Taking the entries below, transcribe only the lines starting with the one with "Source code" and going on through the one with "5. **无API支持** - 无法与其他系统集成", exactly as written, without the pictures.

> [Supplied data]:
=-=-=

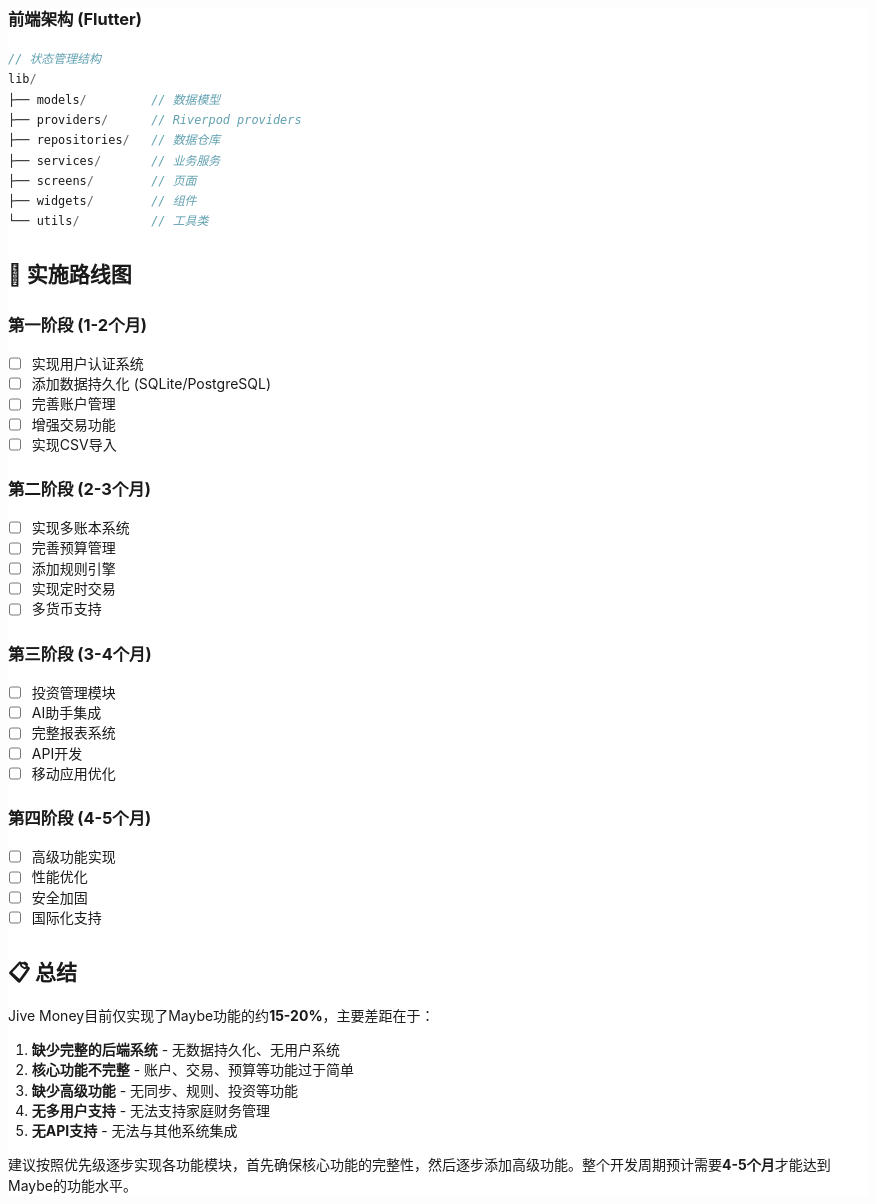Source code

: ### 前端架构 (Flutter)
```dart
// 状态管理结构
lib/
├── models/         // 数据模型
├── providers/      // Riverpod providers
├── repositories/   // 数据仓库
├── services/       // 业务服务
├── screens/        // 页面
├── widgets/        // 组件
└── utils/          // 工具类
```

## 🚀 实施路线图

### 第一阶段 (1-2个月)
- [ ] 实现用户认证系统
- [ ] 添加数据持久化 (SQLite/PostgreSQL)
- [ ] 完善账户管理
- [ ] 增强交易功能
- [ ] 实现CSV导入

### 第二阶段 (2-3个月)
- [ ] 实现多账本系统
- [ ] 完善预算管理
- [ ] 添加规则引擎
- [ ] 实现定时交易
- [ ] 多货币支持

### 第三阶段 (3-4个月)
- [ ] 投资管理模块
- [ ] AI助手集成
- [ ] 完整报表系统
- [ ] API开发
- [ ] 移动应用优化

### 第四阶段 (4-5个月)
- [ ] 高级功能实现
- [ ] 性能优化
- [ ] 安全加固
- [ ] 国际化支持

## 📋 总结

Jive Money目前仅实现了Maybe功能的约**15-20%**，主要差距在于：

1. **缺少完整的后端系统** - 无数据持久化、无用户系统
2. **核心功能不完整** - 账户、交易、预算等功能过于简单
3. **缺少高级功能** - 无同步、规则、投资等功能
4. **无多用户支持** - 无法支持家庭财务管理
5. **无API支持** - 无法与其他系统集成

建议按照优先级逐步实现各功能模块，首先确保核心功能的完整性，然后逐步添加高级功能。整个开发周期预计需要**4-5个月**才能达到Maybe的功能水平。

=-=-=

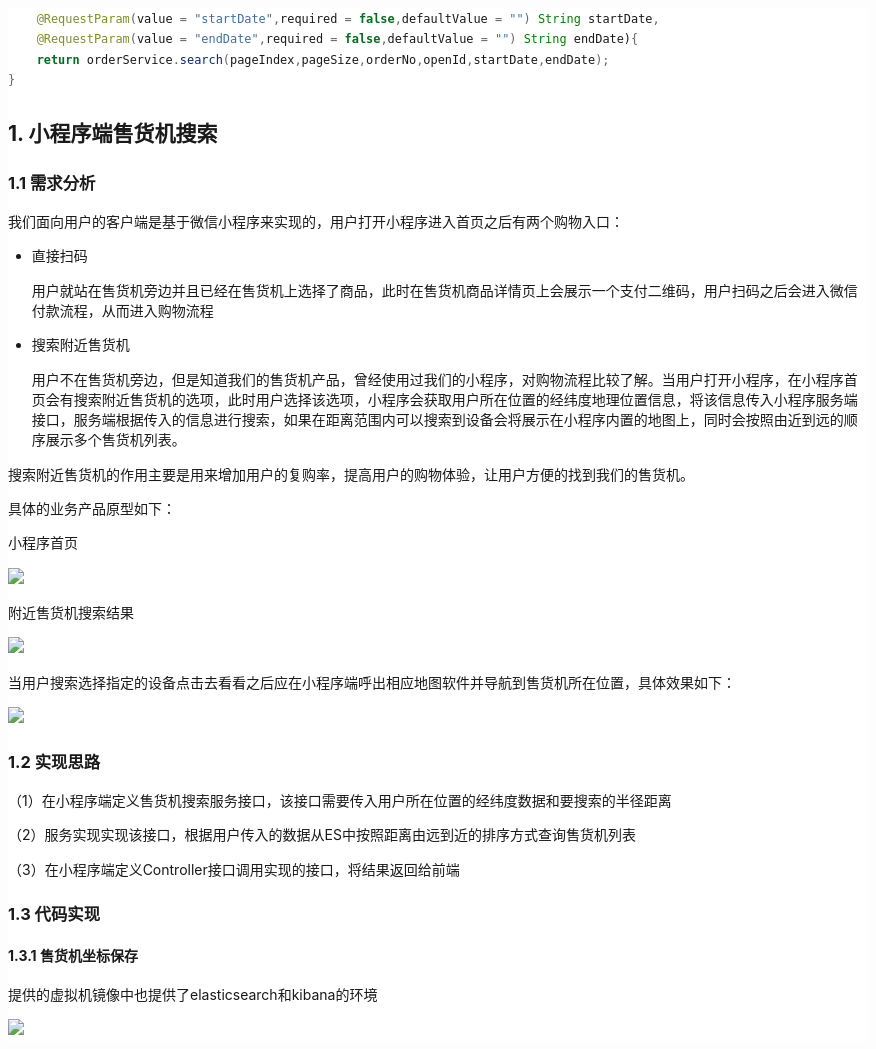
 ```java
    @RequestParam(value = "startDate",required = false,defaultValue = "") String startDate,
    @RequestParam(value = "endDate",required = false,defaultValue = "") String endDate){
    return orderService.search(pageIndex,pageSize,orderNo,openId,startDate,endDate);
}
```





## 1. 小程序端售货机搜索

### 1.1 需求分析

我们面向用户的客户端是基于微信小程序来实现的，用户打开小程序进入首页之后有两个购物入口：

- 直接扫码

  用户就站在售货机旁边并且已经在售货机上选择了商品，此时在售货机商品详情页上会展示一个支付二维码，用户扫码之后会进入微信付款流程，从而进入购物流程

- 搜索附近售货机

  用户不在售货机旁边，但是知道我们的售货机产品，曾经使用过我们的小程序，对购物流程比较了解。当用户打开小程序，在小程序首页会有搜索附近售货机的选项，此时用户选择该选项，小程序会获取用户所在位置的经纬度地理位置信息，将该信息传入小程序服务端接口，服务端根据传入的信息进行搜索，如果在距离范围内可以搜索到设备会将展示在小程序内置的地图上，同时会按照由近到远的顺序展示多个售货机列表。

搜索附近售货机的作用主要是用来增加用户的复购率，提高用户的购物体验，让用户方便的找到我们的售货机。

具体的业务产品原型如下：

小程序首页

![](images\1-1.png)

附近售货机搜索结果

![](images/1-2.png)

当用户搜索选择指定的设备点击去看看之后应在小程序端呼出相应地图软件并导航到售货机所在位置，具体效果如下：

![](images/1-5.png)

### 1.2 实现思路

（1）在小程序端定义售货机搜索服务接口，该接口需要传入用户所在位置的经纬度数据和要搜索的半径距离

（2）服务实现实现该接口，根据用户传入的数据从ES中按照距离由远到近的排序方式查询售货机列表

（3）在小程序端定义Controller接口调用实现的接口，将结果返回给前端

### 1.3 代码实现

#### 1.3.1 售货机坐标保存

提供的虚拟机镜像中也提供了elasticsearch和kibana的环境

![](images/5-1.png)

=-=-=

> [Response for this exercise]:
Source code

: ### 前端架构 (Flutter)
```dart
// 状态管理结构
lib/
├── models/         // 数据模型
├── providers/      // Riverpod providers
├── repositories/   // 数据仓库
├── services/       // 业务服务
├── screens/        // 页面
├── widgets/        // 组件
└── utils/          // 工具类
```

## 🚀 实施路线图

### 第一阶段 (1-2个月)
- [ ] 实现用户认证系统
- [ ] 添加数据持久化 (SQLite/PostgreSQL)
- [ ] 完善账户管理
- [ ] 增强交易功能
- [ ] 实现CSV导入

### 第二阶段 (2-3个月)
- [ ] 实现多账本系统
- [ ] 完善预算管理
- [ ] 添加规则引擎
- [ ] 实现定时交易
- [ ] 多货币支持

### 第三阶段 (3-4个月)
- [ ] 投资管理模块
- [ ] AI助手集成
- [ ] 完整报表系统
- [ ] API开发
- [ ] 移动应用优化

### 第四阶段 (4-5个月)
- [ ] 高级功能实现
- [ ] 性能优化
- [ ] 安全加固
- [ ] 国际化支持

## 📋 总结

Jive Money目前仅实现了Maybe功能的约**15-20%**，主要差距在于：

1. **缺少完整的后端系统** - 无数据持久化、无用户系统
2. **核心功能不完整** - 账户、交易、预算等功能过于简单
3. **缺少高级功能** - 无同步、规则、投资等功能
4. **无多用户支持** - 无法支持家庭财务管理
5. **无API支持** - 无法与其他系统集成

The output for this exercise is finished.